Glad I got some back up on that comment! I thought for sure people would hate on me for that. But the truth is the truth...
Bitchy I love your blog and the fellow servers who comment..you guys make me feel not so alone! Haha

Christina W. said...

I used to waitress at Perkins Family Restaurant, and we had a regular customer who was OCD. He'd order a hamburger and fries every time, and you had to bring it out in pieces so he could put it together himself.
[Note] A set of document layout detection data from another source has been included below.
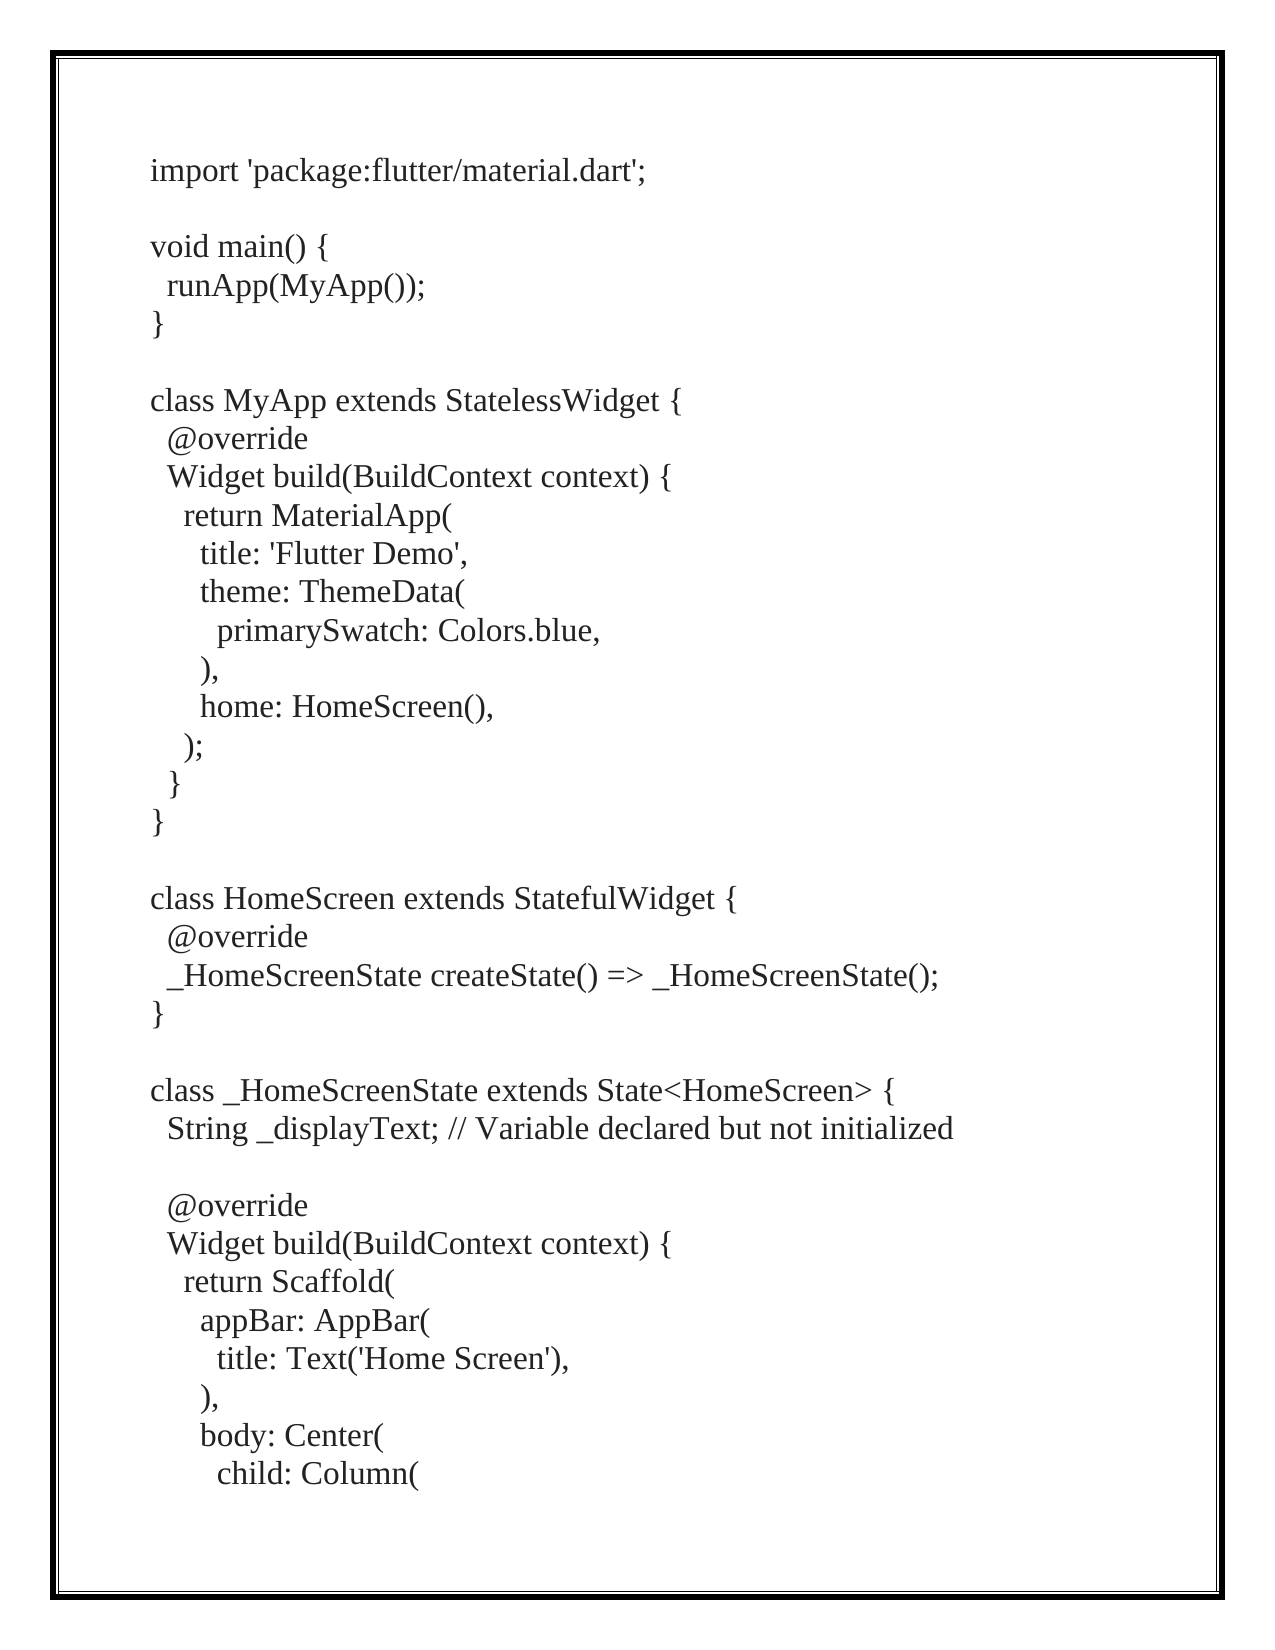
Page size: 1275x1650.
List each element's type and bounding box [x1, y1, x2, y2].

text [150, 150, 1125, 1492]
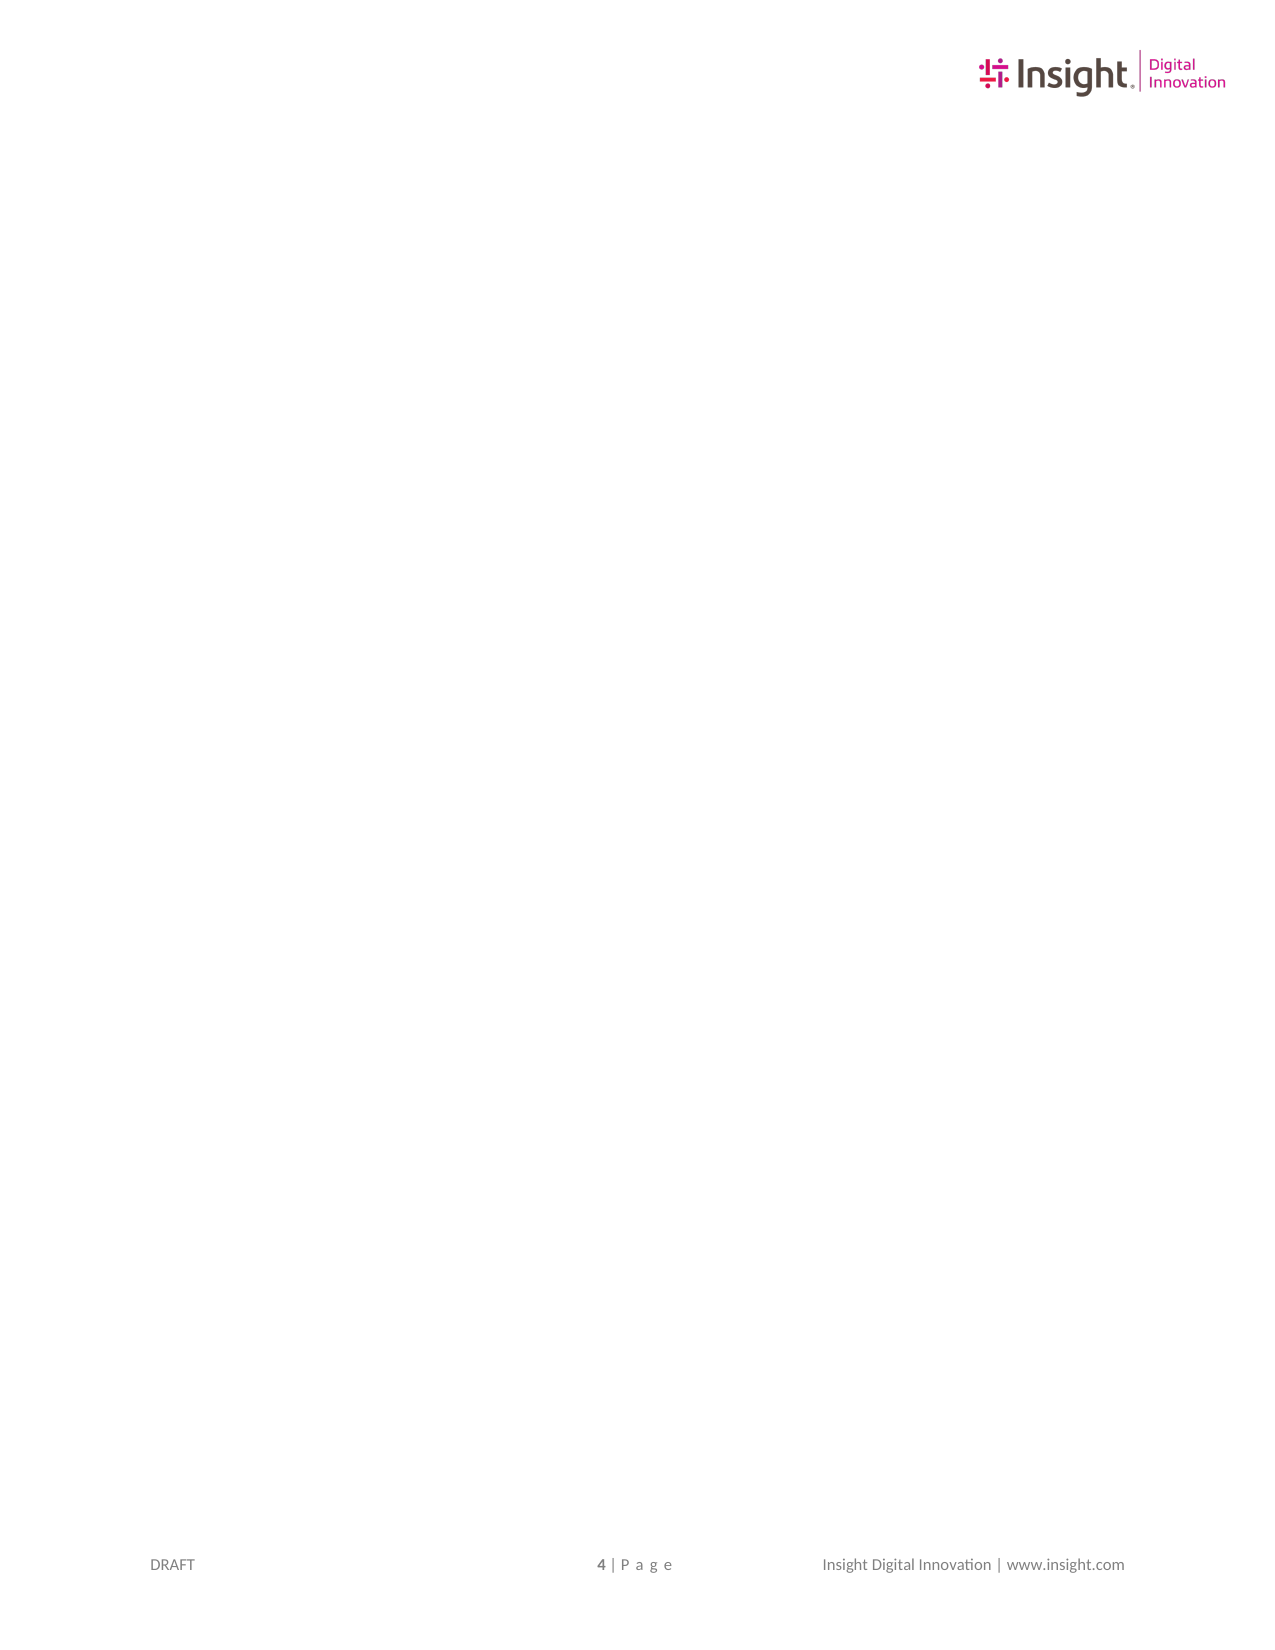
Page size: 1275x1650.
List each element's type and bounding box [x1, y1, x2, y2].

picture [961, 26, 1251, 116]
He'd also ask for plastic utensils (for his fries!) and a to go cup every time.

cousinit said...

First off let me say I love your freaking blog!!! Love love love... second YAY!! A restaurant in Macon Georgia made it to a post (even if it's negative, we need all the acknowledgement of existing we can get)....sucks dude had to be an azz...and lastly, I wish we had a TGIFridays in Macon...need more variety to get drunk after a total suckazz workday stuck in a cubicle listening to crappy elevator music...

allergictostupid said...

I always laugh a little when you get those guests that want a cup of hot water for their silverware and their drinks in to-go cups...but they eat off the real plates. That are washed in the same dishwasher as the silverware and glasses. These are the same people that want a to-go box for their syrup-soaked half of a pancake, and a refill drink to-go. But it's really no longer surprising after so many years.

TheMeanager said...

Lol this reminded of something that happened along time ago when I first started in this industry,this lovely couple sits in my station and obviously on a date.....
Me: Are we ready to order?
Lady: are your shrimp divine?
Me: (puzzled look)
Lady: divine....divine...DI-VI-NE
Me:sure I guess,I haven't had them but I haven't gotten a complaint on them either
Lady :Dont you know what divine means?( rolls her eyes and gives her date a smirk,like I'm the asshole)
Me: I look at her date (i give him the WTF please help me out look)
Her Date:She means deveined
Me: oooohhhhhh,yes they are
Lady: (rolls her eyes and give the menu a smirk)
After that she didn't look up once everytime I checked up on them

espinaca. said...

People who pretend they know what wine they're ordering are my favorite! Ask me for a "Pinot" and wonder why I ask red or white? That's almost as bad as saying "oh, I'll just have a beer".. Rar! Or when they order a zinfandel and wonder why it's not fizzy and pink.. and of course blame my lack of knowledge.

LadyJ3000 said...

My mom told me how a customer once ordered a filet mignon. Or as the customer pronounced it a fil let mig nan.

This came about five minutes after the customer lectured her about not pronouncing sauvignon blanc correctly.

Anonymous said...

I used to wait at an RL.... Table of 3 black somewhat ghetto but nice and goofy kids... The one orders.. "I'll have the uwmm, shrimp luigi Alfredo" ...I lost it. Thankfully the other 2 did too and unfortunately I kept my job.